Presumption of innocence: You are presumed innocent until proven guilty. This means that the prosecution has to actually show evidence and prove you guilty, for you to be found guilty. Sometimes prosecutors don't seem to realize this, and don't bother to prove their cases. The defence doesn't actually have to prove its case, except to make the jury doubt the prosecution's evidence. Of course, this only applies to the jury; the police and the prosecution do not presume that you are innocent.
Expert Witnesses: Expert witnesses can state their opinions on the witness stand (other people cannot). And juries are often encouraged to believe them without real evidence. Some of these expert witnesses are not real experts. I think an expert witness should be a person who can explain something technical so the jury can understand it, not someone who is believed without explanation.
DNA fingerprinting: DNA evidence is perhaps the best thing to come along in the cause of justice (convicting guilty people and freeing innocent people) in the history of the world. It is more distinctive than fingerprints. It is much more reliable than photographs and video tapes. It is more reliable than a confession. It is much much more reliable than eyewitness evidence of any kind. And it is sometimes suppressed. It is not perfect. The tests can be botched. Test results can be switched. Expert witnesses can lie about all of this. The same is true of any kind of evidence, however.
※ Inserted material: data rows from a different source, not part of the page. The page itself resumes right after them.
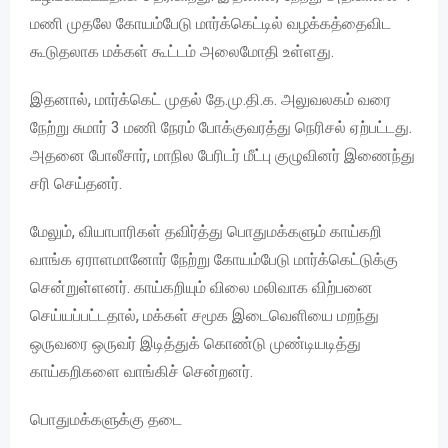
மணி முதலே கோயம்பேடு மார்க்கெட்டில் வழக்கத்தைவிட
கூடுதலாக மக்கள் கூட்டம் அலைமோதி உள்ளது.
இதனால், மார்க்கெட் முதல் தே.மு.தி.க. அலுவலகம் வரை
நேற்று சுமார் 3 மணி நேரம் போக்குவரத்து நெரிசல் ஏற்பட்டது.
அதனை போலீசார், மாநில பேரிடர் மீட்பு குழுவினர் இணைந்து
சரி செய்தனர்.
மேலும், வியாபாரிகள் தவிர்த்து பொதுமக்களும் காய்கறி
வாங்க ஏராளமானோர் நேற்று கோயம்பேடு மார்க்கெட்டுக்கு
சென்றுள்ளனர். காய்கறியும் விலை மலிவாக விற்பனை
செய்யப்பட்டதால், மக்கள் சமூக இடைவெளியை மறந்து
ஒருவரை ஒருவர் இடித்துக் கொண்டு முண்டியடித்து
காய்கறிகளை வாங்கிச் சென்றனர்.
பொதுமக்களுக்கு தடை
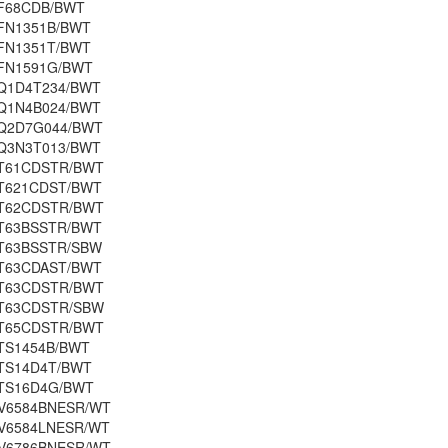
F68CDB/BWT
FN1351B/BWT
FN1351T/BWT
FN1591G/BWT
Q1D4T234/BWT
Q1N4B024/BWT
Q2D7G044/BWT
Q3N3T013/BWT
T61CDSTR/BWT
T621CDST/BWT
T62CDSTR/BWT
T63BSSTR/BWT
T63BSSTR/SBW
T63CDAST/BWT
T63CDSTR/BWT
T63CDSTR/SBW
T65CDSTR/BWT
TS1454B/BWT
TS14D4T/BWT
TS16D4G/BWT
V6584BNESR/WT
V6584LNESR/WT
V6786BNESR/WT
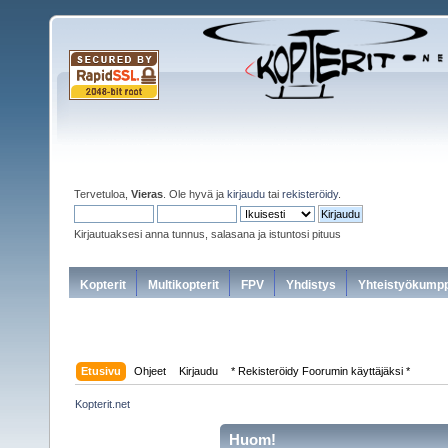
Tervetuloa,
Vieras
. Ole hyvä ja
kirjaudu
tai
rekisteröidy
.
Kirjautuaksesi anna tunnus, salasana ja istuntosi pituus
Kopterit
Multikopterit
FPV
Yhdistys
Yhteistyökumpp
Etusivu
Ohjeet
Kirjaudu
* Rekisteröidy Foorumin käyttäjäksi *
Kopterit.net
Huom!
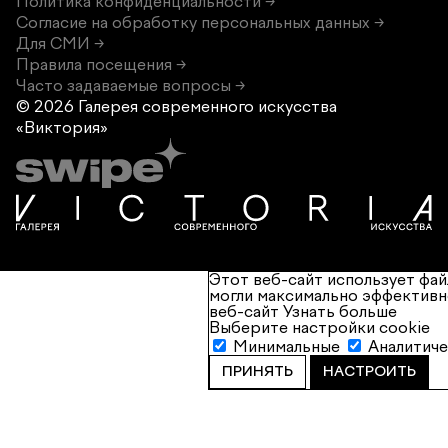
Политика конфиденциальности →
Согласие на обработку персональных данных →
Для СМИ →
Правила посещения →
Часто задаваемые вопросы →
© 2026 Галерея современного
искусства
«Виктория»
Этот веб-сайт использует фай
могли максимально эффективн
веб-сайт
Узнать больше
Выберите настройки cookie
Минимальные
Аналитич
ПРИНЯТЬ
НАСТРОИТЬ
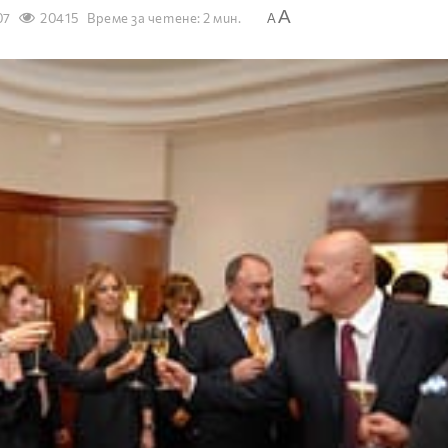
A
07
20415
Време за четене: 2 мин.
A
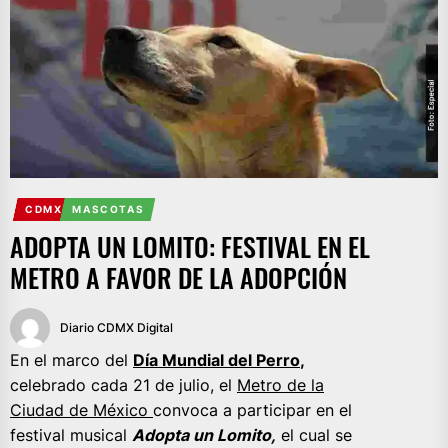
CDMX
MASCOTAS
ADOPTA UN LOMITO: FESTIVAL EN EL
METRO A FAVOR DE LA ADOPCIÓN
Diario CDMX Digital
En el marco del
Día Mundial del Perro
,
celebrado cada 21 de julio, el
Metro de la
Ciudad de México
convoca a participar en el
festival musical
Adopta un Lomito,
el cual se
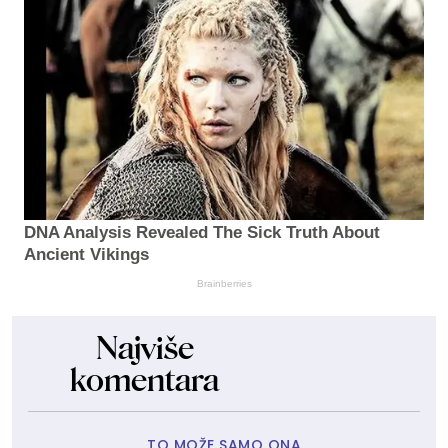
DNA Analysis Revealed The Sick Truth About
Ancient Vikings
Brainberries
Najviše
komentara
TO MOŽE SAMO ONA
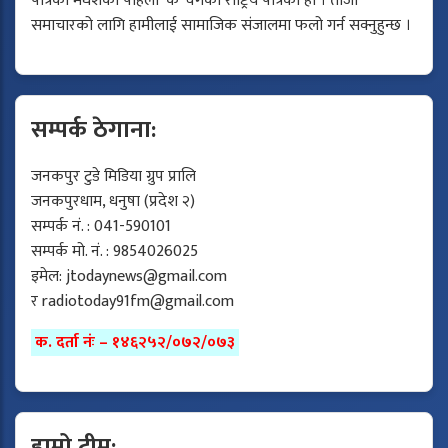
पत्रिका मधेशको पहिलो ‘क’ वर्गको राष्ट्रिय पत्रिका हो । ताजा
समाचारको लागि हामीलाई सामाजिक संजालमा फलो गर्न सक्नुहुन्छ ।
सम्पर्क ठेगाना:
जनकपुर टुडे मिडिया ग्रुप प्रालि
जनकपुरधाम, धनुषा (प्रदेश २)
सम्पर्क नं. : 041-590101
सम्पर्क मो. नं. : 9854026025
इमेल:
jtodaynews@gmail.com
र
radiotoday91fm@gmail.com
क. दर्ता नंः – १४६२५२/०७२/०७३
हाम्रो टीम:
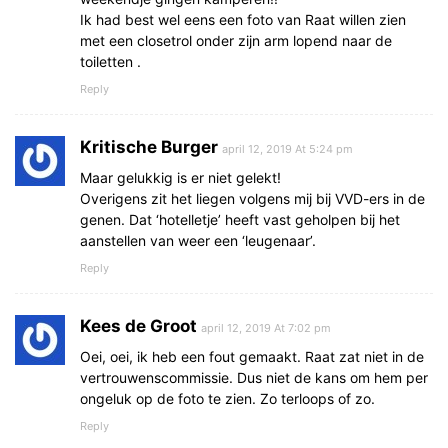
Ik had best wel eens een foto van Raat willen zien
met een closetrol onder zijn arm lopend naar de
toiletten .
Reply
Kritische Burger
april 12, 2019 At 5:24 pm
Maar gelukkig is er niet gelekt!
Overigens zit het liegen volgens mij bij VVD-ers in de
genen. Dat ‘hotelletje’ heeft vast geholpen bij het
aanstellen van weer een ‘leugenaar’.
Reply
Kees de Groot
april 12, 2019 At 7:02 pm
Oei, oei, ik heb een fout gemaakt. Raat zat niet in de
vertrouwenscommissie. Dus niet de kans om hem per
ongeluk op de foto te zien. Zo terloops of zo.
Reply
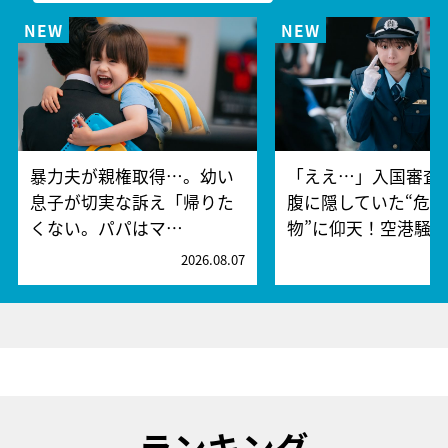
暴力夫が親権取得…。幼い
「ええ…」入国審査
息子が切実な訴え「帰りた
腹に隠していた“危険
くない。パパはマ…
物”に仰天！空港騒
2026.08.07
2
ランキング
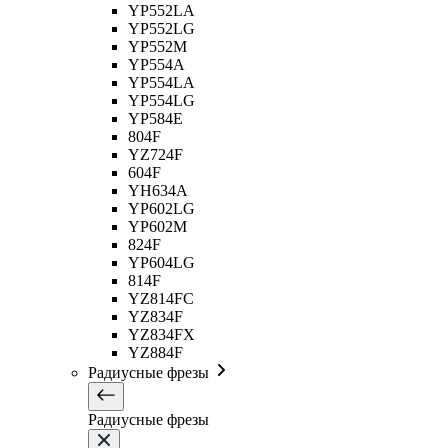
YP552LA
YP552LG
YP552M
YP554A
YP554LA
YP554LG
YP584E
804F
YZ724F
604F
YH634A
YP602LG
YP602M
824F
YP604LG
814F
YZ814FC
YZ834F
YZ834FX
YZ884F
Радиусные фрезы
Радиусные фрезы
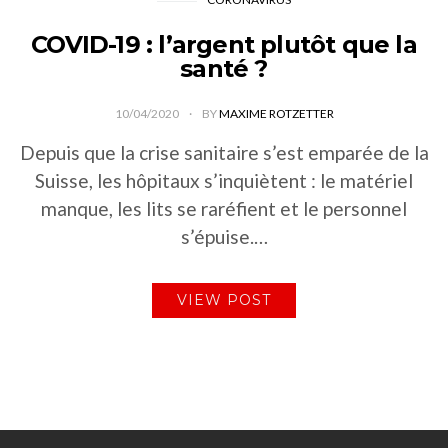
COVID-19 : l’argent plutôt que la
santé ?
10/04/2020
BY
MAXIME ROTZETTER
Depuis que la crise sanitaire s’est emparée de la
Suisse, les hôpitaux s’inquiètent : le matériel
manque, les lits se raréfient et le personnel
s’épuise.…
VIEW POST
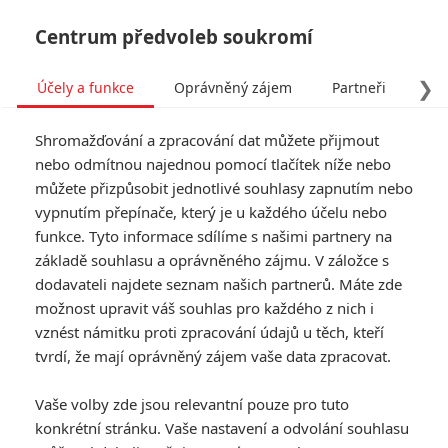
Centrum předvoleb soukromí
❯
Účely a funkce
Oprávněný zájem
Partneři
Pro
Tog
Shromažďování a zpracování dat můžete přijmout
navi
nebo odmítnou najednou pomocí tlačítek níže nebo
můžete přizpůsobit jednotlivé souhlasy zapnutím nebo
vypnutím přepínače, který je u každého účelu nebo
funkce. Tyto informace sdílíme s našimi partnery na
základě souhlasu a oprávněného zájmu. V záložce s
dodavateli najdete seznam našich partnerů. Máte zde
možnost upravit váš souhlas pro každého z nich i
vznést námitku proti zpracování údajů u těch, kteří
tvrdí, že mají oprávněný zájem vaše data zpracovat.
Vaše volby zde jsou relevantní pouze pro tuto
konkrétní stránku. Vaše nastavení a odvolání souhlasu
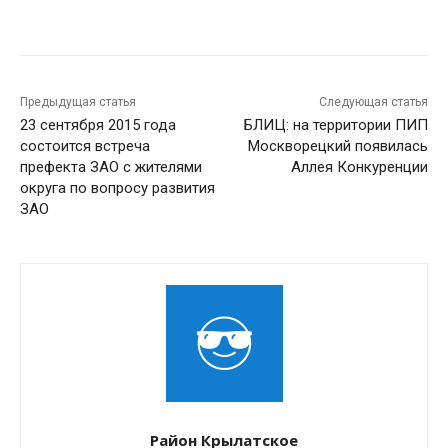
Предыдущая статья
Следующая статья
23 сентября 2015 года
БЛИЦ: на территории ПИП
состоится встреча
Москворецкий появилась
префекта ЗАО с жителями
Аллея Конкуренции
округа по вопросу развития
ЗАО
Район Крылатское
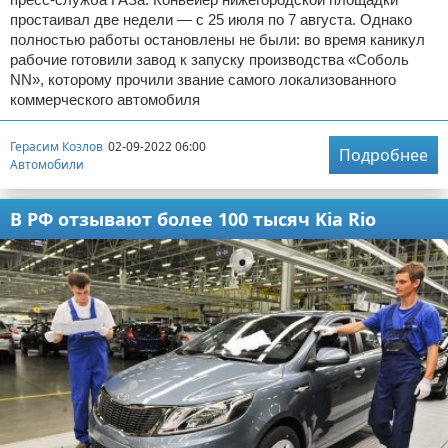
простаивал две недели — с 25 июля по 7 августа. Однако
полностью работы остановлены не были: во время каникул
рабочие готовили завод к запуску производства «Соболь
NN», которому прочили звание самого локализованного
коммерческого автомобиля
Герасим Козлов
02-09-2022 06:00
Подробнее
Автомобили
В РФ отзывают более 100 тысяч Kia Rio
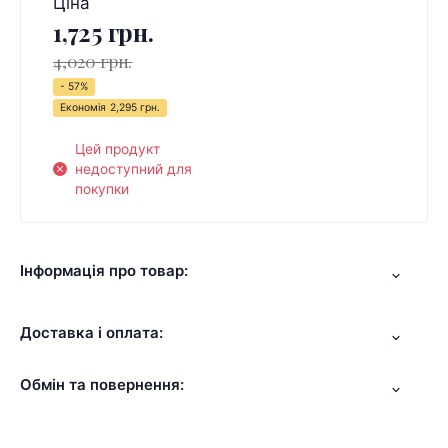
Ціна
1,725 грн.
4,020 грн.
- 57%
Економія
2,295 грн.
Цей продукт
недоступний для
покупки
Інформація про товар:
Доставка і оплата:
Обмін та повернення:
Lawyers: Nobody likes lawyers, more or less. One of my observations is that lawyers sometimes lose because they insult the jury's intelligence. There was a case of a little girl (teenager, I forget her name) who killed her boyfriend, who she was living with, by stabbing him in the back repeatedly with a knife. He had abused her, it seems. On the witness stand, she told (in tears) how he had torn up her teddy bear. Wrong! She had obviously been coached to be as pathetic and helpless as possible (and she wore clothes and hairdo which made her look as young as possible). I don't think a jury is going to buy that. The William Kennedy Smith rape trial should never have been held. Guilty or not, there was no case. But, he was tried because he was a Kennedy, the public demanded it, reverse discrimination. In her summation, the prosecutor asked the jury how they could possibly believe that Smith would have consensual sex just outside his mother's window. The case was already pathetically lost, but that was a mistake. The defence lawyer was alert enough to ask the jury how they could possibly believe that Smith could get away with rape just outside his mother's window. In O.J. Simpson's murder trial, O.J.'s glove (which didn't fit his hand, for whatever reason) was a blunder, whether it was really his glove or not. The prosecution should have forgotten about the glove, because it insulted the jury's intelligence.
Plea bargaining (making a deal) gets a little bad press. After thinking about it for a while, I finally realized why I am in favor of such deals. I object to so many guilty criminals pleading "not guilty." It is an insult to my sense of right and wrong. I would wish that more criminals would own up to their mistake and plead guilty. And offering them a lesser sentence is the incentive for this guilty plea. Certainly they have a right to plead "not guilty," and face a trial. But we need to give them the option of pleading guilty.
A friend of mine saw a bike leaning against a building. He was concerned that someone might steal the bike, so he moved it inside the building. He was charged with stealing the bike. Upon his lawyer's advice, he pled guilty. Now he has a felony conviction on his record. It would seem that he had a really stupid lawyer. There was never any intent to steal.